Two arginine residues facilitate ganglioside binding at the Sia5 position. Various concentrations of recombinant HCR/F proteins were examined for their ability to bind GD1a: wild type (▴), R1111A (▾), R1256A (♦), and R1111A,R1256A (♢). B₅₀ values represent half-maximal binding to ganglioside. All values represent the arithmetic mean ± S.D. of two independent experiments performed in triplicate.

FIGURE 4.

Superposition of the HCR/E and HCR/F ganglioside-binding pockets. Shown is a ribbon representation of HCR/F overlaid with the isolated HCR of BoNT/E (Protein Data Bank code 3FFZ). Residues constituting the conserved GBM of HCR/F and HCR/E are shown (stick representation). The key Arg-1111, His-1241, and Arg-1256 residues of HCR/F and the corresponding residues of HCR/E are highlighted (stick representation, atomic color). The altered loop region for HCR/F (Ile-1255–Asn-1262) is shown in green, and that for HCR/E (Met-1229–Asn-1236) is in yellow.

FIGURE 5.

Comparative analysis of HCR binding to gangliosides GD1a and GM1a. Various concentrations of the recombinant HCRs were examined for their ability to bind GD1a. A, HCR/E (■), HCR/E^K1215A (♢), and HCR/E^K1215H (□). B, HCR/F (▴) and HCR/F^H1241K (△). C, HCR/F^{R1111A,H1241K,R1256A} (○) and HCR/F^{R1111A,R1256A} (●; compared using data from Fig. 3). D, various concentrations of recombinant HCR/E (■), HCR/F (▴), and HCR/F^H1241K (△) were examined for their ability to bind GM1a.

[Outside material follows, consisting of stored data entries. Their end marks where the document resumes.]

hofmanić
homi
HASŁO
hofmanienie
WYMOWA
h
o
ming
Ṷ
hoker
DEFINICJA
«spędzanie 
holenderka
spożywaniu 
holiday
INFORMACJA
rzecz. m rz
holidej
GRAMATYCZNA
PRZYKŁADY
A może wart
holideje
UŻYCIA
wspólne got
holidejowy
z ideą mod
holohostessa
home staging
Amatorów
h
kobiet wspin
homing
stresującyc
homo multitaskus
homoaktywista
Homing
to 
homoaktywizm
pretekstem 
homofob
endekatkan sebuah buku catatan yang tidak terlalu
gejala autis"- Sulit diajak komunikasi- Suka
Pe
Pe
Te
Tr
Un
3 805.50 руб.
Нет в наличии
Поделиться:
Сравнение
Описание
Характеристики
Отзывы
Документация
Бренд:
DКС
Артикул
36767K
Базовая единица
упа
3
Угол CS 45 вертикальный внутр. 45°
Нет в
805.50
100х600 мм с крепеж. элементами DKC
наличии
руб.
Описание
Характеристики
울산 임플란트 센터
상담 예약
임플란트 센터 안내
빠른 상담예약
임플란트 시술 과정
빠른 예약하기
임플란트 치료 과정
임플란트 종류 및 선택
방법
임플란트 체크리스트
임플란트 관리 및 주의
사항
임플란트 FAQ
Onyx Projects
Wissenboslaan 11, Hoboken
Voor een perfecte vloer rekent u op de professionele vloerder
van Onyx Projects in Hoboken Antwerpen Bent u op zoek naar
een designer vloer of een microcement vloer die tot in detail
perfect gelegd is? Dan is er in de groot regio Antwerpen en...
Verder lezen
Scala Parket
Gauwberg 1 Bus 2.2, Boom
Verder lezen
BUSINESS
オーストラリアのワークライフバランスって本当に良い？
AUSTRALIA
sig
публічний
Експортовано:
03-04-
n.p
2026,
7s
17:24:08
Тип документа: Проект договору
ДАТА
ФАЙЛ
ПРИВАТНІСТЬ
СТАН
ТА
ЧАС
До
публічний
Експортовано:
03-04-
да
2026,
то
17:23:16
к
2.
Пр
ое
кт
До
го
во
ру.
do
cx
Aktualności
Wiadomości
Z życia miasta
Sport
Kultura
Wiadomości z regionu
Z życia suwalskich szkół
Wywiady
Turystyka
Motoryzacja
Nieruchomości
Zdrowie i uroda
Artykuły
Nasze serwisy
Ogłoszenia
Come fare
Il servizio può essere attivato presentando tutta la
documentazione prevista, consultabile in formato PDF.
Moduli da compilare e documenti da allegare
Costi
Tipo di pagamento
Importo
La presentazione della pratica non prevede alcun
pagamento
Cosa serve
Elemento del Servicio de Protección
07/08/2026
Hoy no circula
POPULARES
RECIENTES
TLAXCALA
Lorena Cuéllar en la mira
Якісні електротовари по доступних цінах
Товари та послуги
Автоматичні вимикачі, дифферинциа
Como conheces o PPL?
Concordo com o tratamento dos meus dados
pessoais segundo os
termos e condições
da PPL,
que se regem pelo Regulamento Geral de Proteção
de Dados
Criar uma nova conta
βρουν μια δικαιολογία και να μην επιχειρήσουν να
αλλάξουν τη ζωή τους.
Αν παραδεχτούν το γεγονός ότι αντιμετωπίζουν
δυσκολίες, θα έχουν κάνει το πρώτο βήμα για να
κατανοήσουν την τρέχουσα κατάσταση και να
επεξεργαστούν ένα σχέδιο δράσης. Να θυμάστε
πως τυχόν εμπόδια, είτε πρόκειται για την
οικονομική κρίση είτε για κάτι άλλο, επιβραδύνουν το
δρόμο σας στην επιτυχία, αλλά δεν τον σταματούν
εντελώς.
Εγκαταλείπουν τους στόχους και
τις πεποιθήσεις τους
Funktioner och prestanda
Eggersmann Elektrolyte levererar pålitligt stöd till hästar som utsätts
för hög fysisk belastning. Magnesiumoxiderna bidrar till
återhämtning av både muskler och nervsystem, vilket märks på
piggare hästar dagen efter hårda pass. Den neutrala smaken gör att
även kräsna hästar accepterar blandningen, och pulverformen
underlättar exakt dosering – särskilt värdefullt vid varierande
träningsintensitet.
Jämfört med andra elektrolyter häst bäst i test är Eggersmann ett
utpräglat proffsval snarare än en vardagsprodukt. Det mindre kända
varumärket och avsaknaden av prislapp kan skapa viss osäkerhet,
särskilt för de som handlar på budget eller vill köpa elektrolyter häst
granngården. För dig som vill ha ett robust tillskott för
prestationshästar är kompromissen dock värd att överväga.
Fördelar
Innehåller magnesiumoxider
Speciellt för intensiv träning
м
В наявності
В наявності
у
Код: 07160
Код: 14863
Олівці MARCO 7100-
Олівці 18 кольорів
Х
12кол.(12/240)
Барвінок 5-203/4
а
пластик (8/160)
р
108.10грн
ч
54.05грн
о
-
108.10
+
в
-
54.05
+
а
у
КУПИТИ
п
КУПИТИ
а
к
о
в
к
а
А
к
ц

B₅₀ values represent half-maximal binding to ganglioside. Values represent the arithmetic mean ± S.D. of three independent experiments performed in triplicate.

FIGURE 6.

Mutational analysis of the lactose-binding site in the tetanus receptor-binding domain (HCR/T). The lactose-binding binding site in HCR/T is structurally similar to the ganglioside-binding site in the botulinum HCRs. Various concentrations of the recombinant wild-type and variant HCRs for HCR/T^R1226L (○), HCR/F (▴), and HCR/T^{N1219A,R1226L} (●) were examined for their ability to bind GD1a. B₅₀ values represent half-maximal binding to ganglioside. All values represent the arithmetic mean ± S.D. of two independent experiments performed in triplicate.

FIGURE 7.

Schematic of HCR-mediated ganglioside binding. In each of the panels, monosaccharides are represented by hexagons. GalNAc3 and Gal4 are colored in light gray, whereas Sia5 is colored in dark gray. HCR amino acid residues involved in ganglioside binding are represented using their single-letter codes. Hydrogen bonds are indicated by dotted lines between the amino acid in question and the indicated sugar.